The Constitution of India makes health in India the responsibility of the state governments, rather than the central federal government. It makes every state responsible for "raising the level of nutrition and the standard of living of its people and the improvement of public health as among its primary duties". The National Health Policy was endorsed by the Parliament of India in 1983 and updated in 2002. The National Health Policy is being worked upon further in 2017 and a draft for public consultation has been released. There are great inequalities in health between states. Infant mortality in Kerala is 12 per thousand live births, but in Assam it is 56.
According to World Bank, the total expenditure on healthcare as a proportion of GDP in 2014 was 4.7%.

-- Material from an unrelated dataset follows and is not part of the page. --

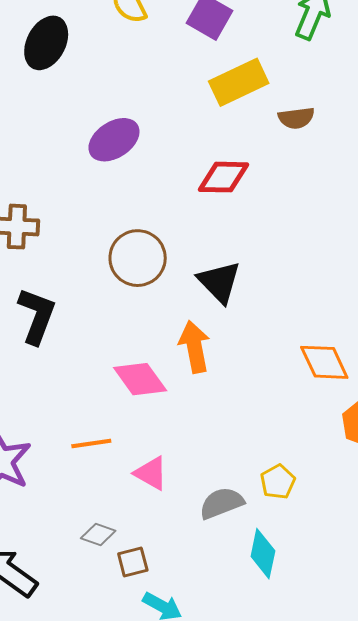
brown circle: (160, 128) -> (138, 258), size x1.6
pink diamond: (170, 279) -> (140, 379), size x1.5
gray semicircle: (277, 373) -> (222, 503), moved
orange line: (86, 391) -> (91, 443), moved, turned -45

According to a 2005 report, 60% of India’s children below the age of three were malnourished, which was greater than the statistics of sub-Saharan African of 28%. It is considered that one in every three malnourished children in the world lives in India. The estimates varies across the country. It is estimated that Madhya Pradesh has the highest rate of 50% and Kerala the lowest with 27%. Although India’s economy grew 55% from 2001–2006, its child-malnutrition rate only dropped 1%, lagging behind countries of similar growth rate.
Malnutrition can be described as the unhealthy condition that results from not eating enough healthy food.
A well-nourished child is one whose weight and height measurements compare very well within the standard normal distribution of heights and weights of healthy children of same age and sex.
Malnutrition impedes the social and cognitive development of a child. These irreversible damages result in lower productivity. As with serious malnutrition, growth delays hinder a child’s intellectual development. Sick children with chronic malnutrition, especially when accompanied by anaemia, often suffer from a lower learning capacity during the crucial first years of attending school. Also, it reduces the immune defence mechanism, which heightens the risk of infections.
Due to their lower social status, girls are far more at risk of malnutrition than boys their age. Partly as a result of this cultural bias, up to one third of all adult women in India are underweight. Inadequate care of these women already underdeveloped, especially during pregnancy, leads them in turn to deliver underweight babies who are vulnerable to further malnutrition and disease.